Quand ils sont arrivés comme coopérants au Sénégal, il y a 12 ans, Christiane Pelchat et Serge Marcil ont pris sous leur aile une dizaine de gamins qu'ils voyaient mendier dans les rues de Saint-Louis, au nord du pays.

Après son retour au Québec, le couple a continué à aider ses petits protégés. Devenue présidente du Conseil du statut de la femme, Christiane Pelchat, qui a perdu son mari dans le tremblement de terre en Haïti, fait partie de la délégation de la gouverneure générale pendant sa tournée africaine.

 

Samedi, Christiane Pelchat, que l'on surnomme ici «madame Talibé», a revu deux de «ses» garçons, Mamadou et Souleymane, aujourd'hui âgés de 18 et 16 ans.

Quand elle les avait rencontrés, Mamadou venait d'être placé chez le marabout à la suite de la mort de son père.
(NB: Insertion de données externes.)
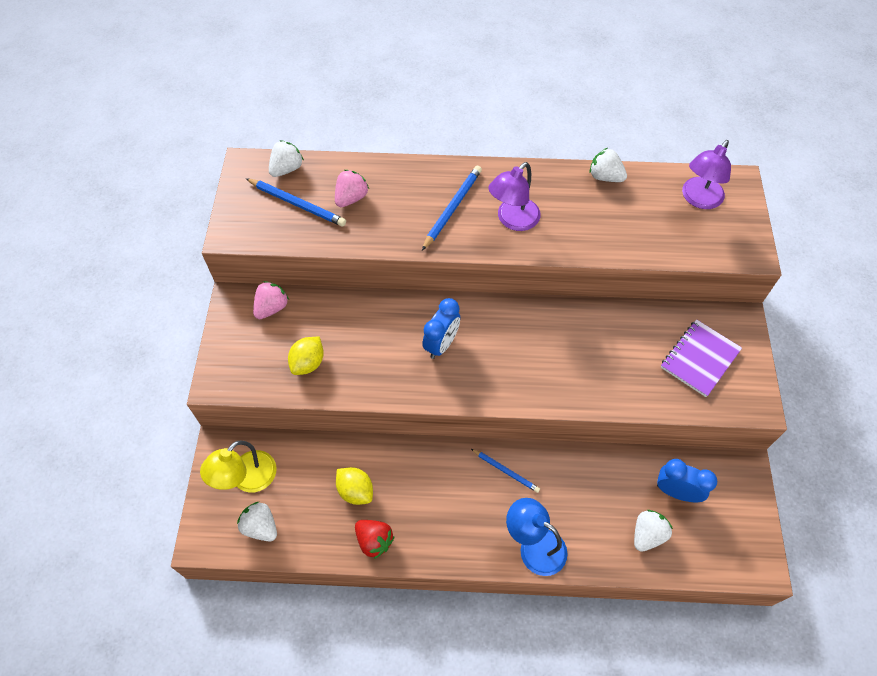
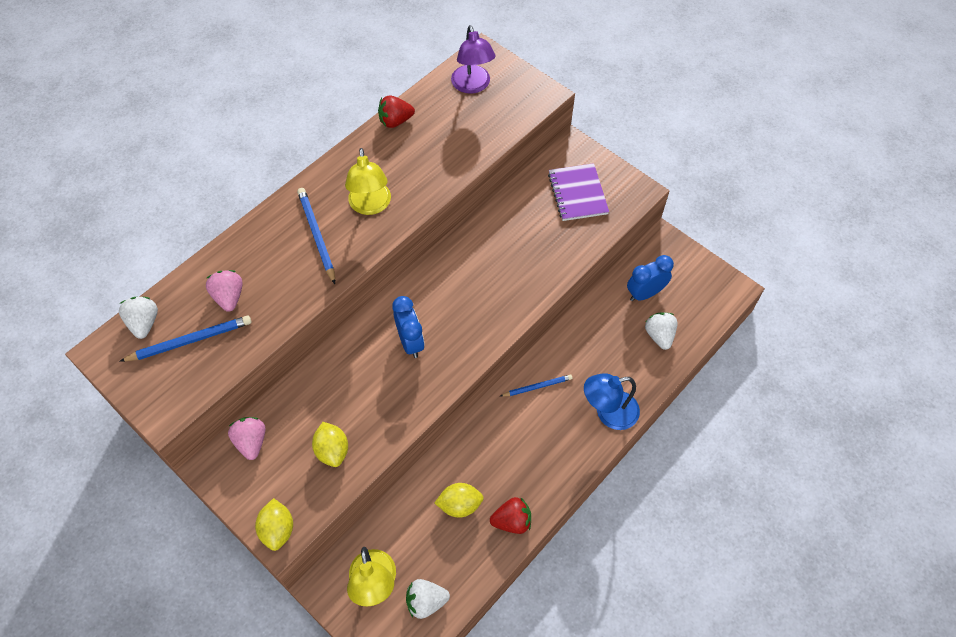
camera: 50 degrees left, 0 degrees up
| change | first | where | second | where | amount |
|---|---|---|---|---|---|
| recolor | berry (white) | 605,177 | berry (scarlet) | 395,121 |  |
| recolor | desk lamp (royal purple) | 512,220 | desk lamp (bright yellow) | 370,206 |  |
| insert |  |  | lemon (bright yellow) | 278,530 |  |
Souleymane avait 4 ans et avait été arraché à sa mère après un divorce.

«Chaque minute de leur vie était un enfer, ils étaient perpétuellement humiliés, battus, rejetés», dit Christiane Pelchat.

La réinsertion des talibés est un exercice de haute voltige. Des 10 garçons de Christiane Pelchat, l'un est mort de maladie. Trois ont disparu sans laisser de trace. Un autre vient d'être récupéré par son marabout. Mais quatre ont pu retrouver leur famille.

C'est le cas de Mamadou, qui va à l'école et vit chez sa soeur. Les choses sont plus difficiles pour Souleymane, garçon au visage torturé qui se recroqueville quand on lui parle. Dans les derniers temps, il vivait dans un centre d'aide aux talibés. Mais la discipline, très peu pour lui. Alors, il est retourné chez un marabout. Une semaine après, il était infesté de gale.

Christiane Pelchat et son mari ont créé une fondation pour aider les talibés à trouver une place dans la société. Objectif: mettre sur pied une coopérative agricole et un atelier de menuiserie, afin de leur apprendre à gagner leur vie autrement qu'en tendant la main.

L'exploitation des talibés est une véritable plaie qui dépasse les frontières du Sénégal, déplore Mme Pelchat.

«Dans d'autres pays, les enfants servent de chair à canon. Ici, ils sont des machines à sous.»